» **SUPPLIED INFORMATION**:
====

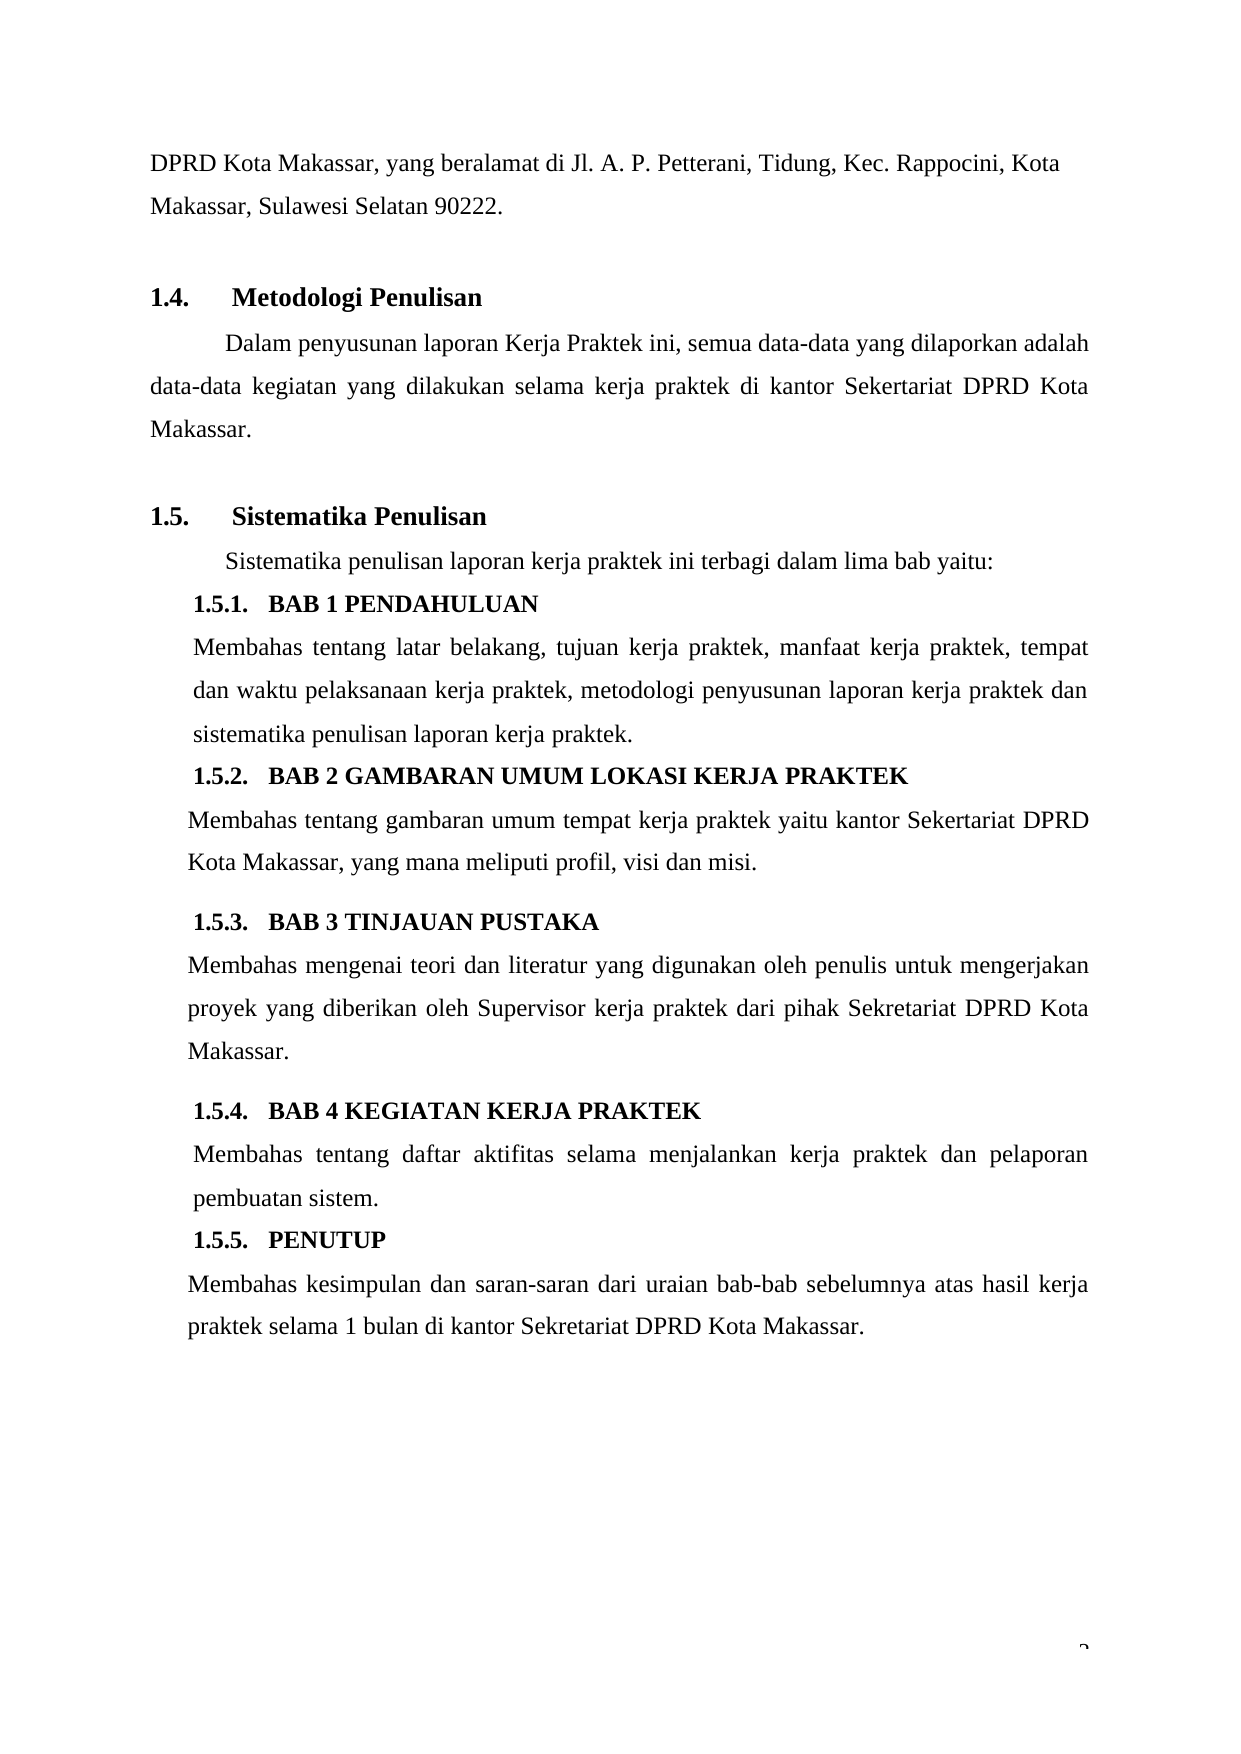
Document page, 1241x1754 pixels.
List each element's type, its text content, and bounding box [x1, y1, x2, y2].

text Membahas tentang gambaran umum tempat kerja praktek yaitu kantor Sekertariat DPRD Kota Makassar, yang mana meliputi profil, visi dan misi. [187, 805, 1090, 876]
text Membahas mengenai teori dan literatur yang digunakan oleh penulis untuk mengerjakan proyek yang diberikan oleh Supervisor kerja praktek dari pihak Sekretariat DPRD Kota Makassar. [187, 950, 1090, 1065]
subtitle BAB 1 PENDAHULUAN [193, 589, 1128, 618]
text Sistematika penulisan laporan kerja praktek ini terbagi dalam lima bab yaitu: [225, 546, 1128, 575]
text Membahas kesimpulan dan saran-saran dari uraian bab-bab sebelumnya atas hasil kerja praktek selama 1 bulan di kantor Sekretariat DPRD Kota Makassar. [187, 1269, 1089, 1340]
subtitle Sistematika Penulisan [150, 499, 1128, 531]
text Membahas tentang latar belakang, tujuan kerja praktek, manfaat kerja praktek, tempat dan waktu pelaksanaan kerja praktek, metodologi penyusunan laporan kerja praktek dan sistematika penulisan laporan kerja praktek. [193, 632, 1088, 747]
subtitle BAB 3 TINJAUAN PUSTAKA [193, 907, 1128, 936]
subtitle Metodologi Penulisan [150, 281, 1128, 312]
text Membahas tentang daftar aktifitas selama menjalankan kerja praktek dan pelaporan pembuatan sistem. [193, 1139, 1089, 1211]
subtitle PENUTUP [193, 1226, 1128, 1254]
text DPRD Kota Makassar, yang beralamat di Jl. A. P. Petterani, Tidung, Kec. Rappocini, Kota Makassar, Sulawesi Selatan 90222. [150, 148, 1128, 219]
subtitle BAB 4 KEGIATAN KERJA PRAKTEK [193, 1096, 1128, 1125]
text Dalam penyusunan laporan Kerja Praktek ini, semua data-data yang dilaporkan adalah data-data kegiatan yang dilakukan selama kerja praktek di kantor Sekertariat DPRD Kota Makassar. [150, 328, 1089, 443]
subtitle BAB 2 GAMBARAN UMUM LOKASI KERJA PRAKTEK [193, 762, 1128, 790]
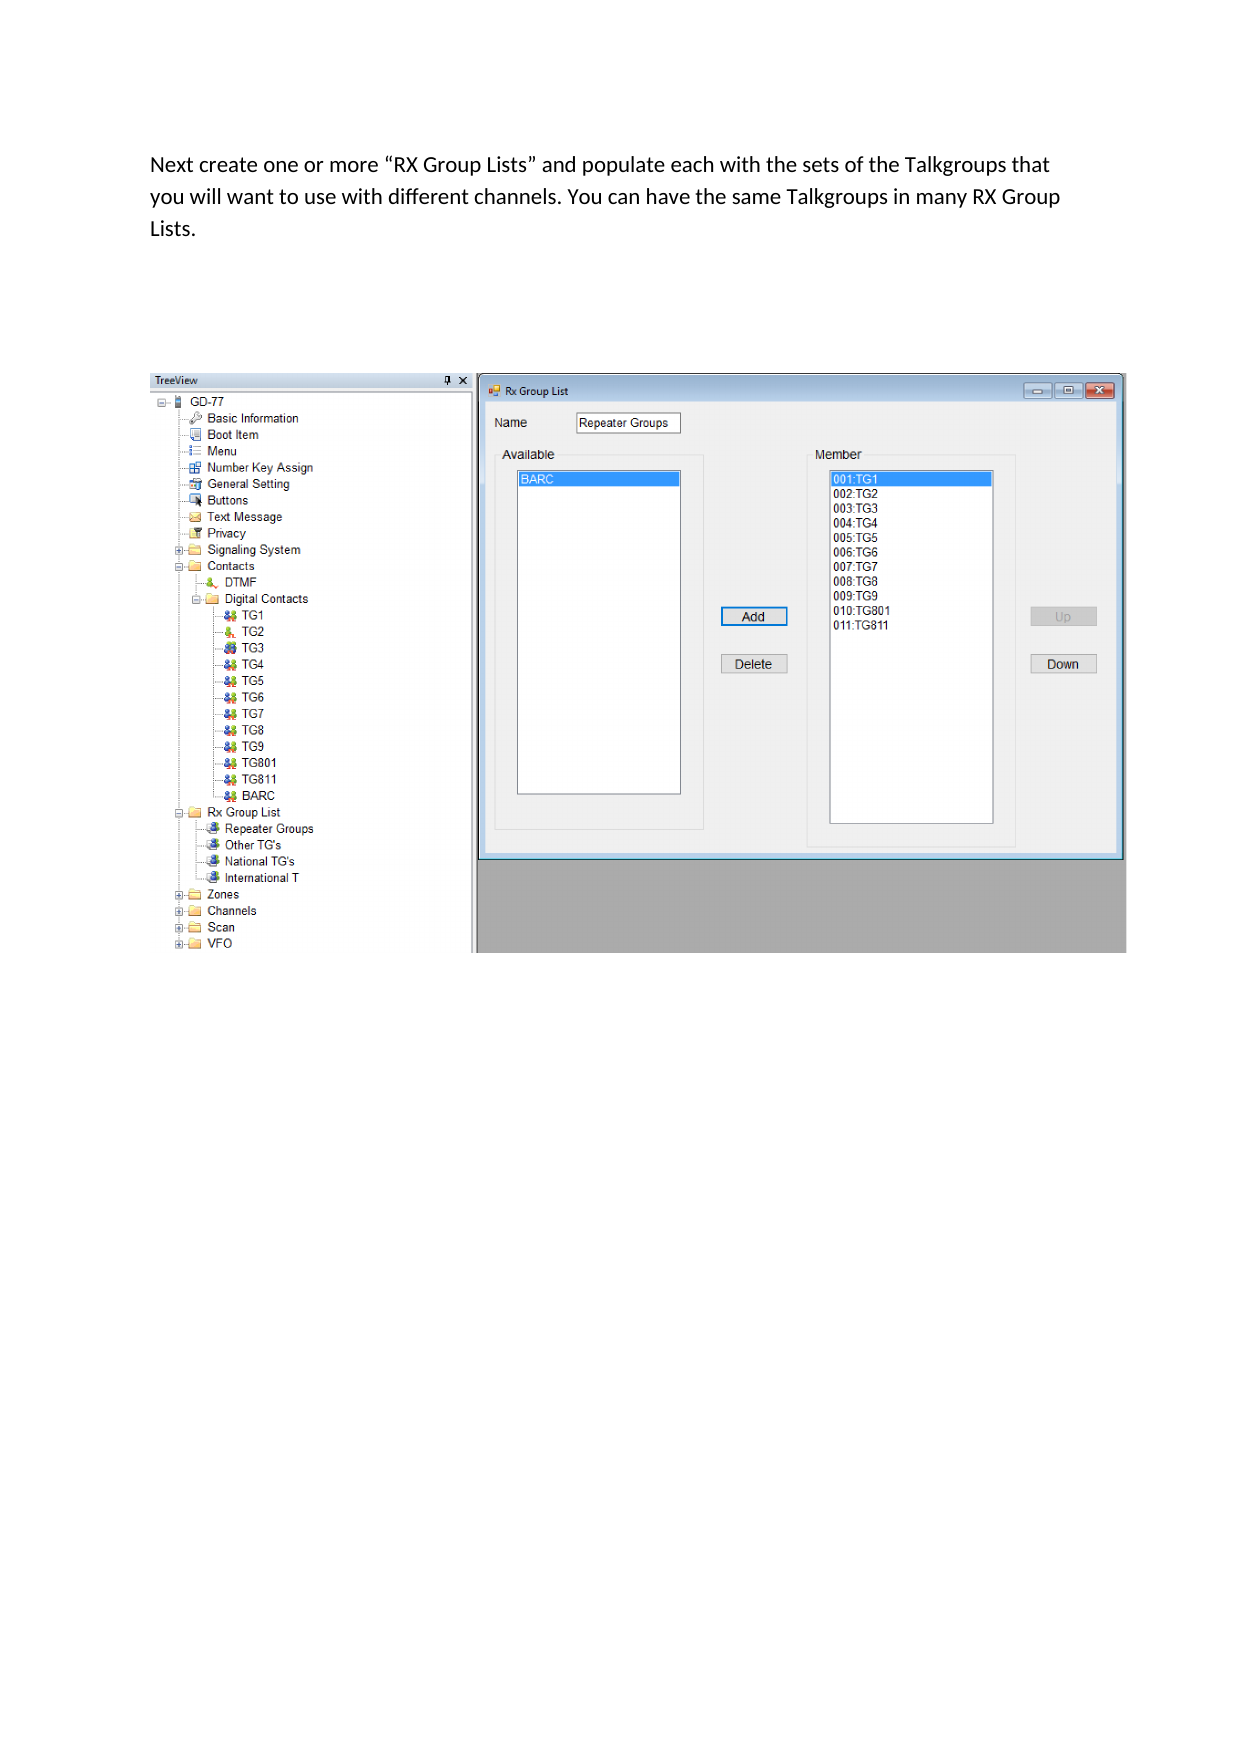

====

» **HOW TO COMPLETE THIS TASK**:
Above are the records; print them all exactly and keep the pictures out.

» **RESPONSE BELOW**:
Document page, 1241x1754 pixels.
List each element's type, its text content, and bounding box [x1, y1, x2, y2].

text Membahas tentang gambaran umum tempat kerja praktek yaitu kantor Sekertariat DPRD Kota Makassar, yang mana meliputi profil, visi dan misi. [187, 805, 1090, 876]
text Membahas mengenai teori dan literatur yang digunakan oleh penulis untuk mengerjakan proyek yang diberikan oleh Supervisor kerja praktek dari pihak Sekretariat DPRD Kota Makassar. [187, 950, 1090, 1065]
subtitle BAB 1 PENDAHULUAN [193, 589, 1128, 618]
text Sistematika penulisan laporan kerja praktek ini terbagi dalam lima bab yaitu: [225, 546, 1128, 575]
text Membahas kesimpulan dan saran-saran dari uraian bab-bab sebelumnya atas hasil kerja praktek selama 1 bulan di kantor Sekretariat DPRD Kota Makassar. [187, 1269, 1089, 1340]
subtitle Sistematika Penulisan [150, 499, 1128, 531]
text Membahas tentang latar belakang, tujuan kerja praktek, manfaat kerja praktek, tempat dan waktu pelaksanaan kerja praktek, metodologi penyusunan laporan kerja praktek dan sistematika penulisan laporan kerja praktek. [193, 632, 1088, 747]
subtitle BAB 3 TINJAUAN PUSTAKA [193, 907, 1128, 936]
subtitle Metodologi Penulisan [150, 281, 1128, 312]
text Membahas tentang daftar aktifitas selama menjalankan kerja praktek dan pelaporan pembuatan sistem. [193, 1139, 1089, 1211]
subtitle PENUTUP [193, 1226, 1128, 1254]
text DPRD Kota Makassar, yang beralamat di Jl. A. P. Petterani, Tidung, Kec. Rappocini, Kota Makassar, Sulawesi Selatan 90222. [150, 148, 1128, 219]
subtitle BAB 4 KEGIATAN KERJA PRAKTEK [193, 1096, 1128, 1125]
text Dalam penyusunan laporan Kerja Praktek ini, semua data-data yang dilaporkan adalah data-data kegiatan yang dilakukan selama kerja praktek di kantor Sekertariat DPRD Kota Makassar. [150, 328, 1089, 443]
subtitle BAB 2 GAMBARAN UMUM LOKASI KERJA PRAKTEK [193, 762, 1128, 790]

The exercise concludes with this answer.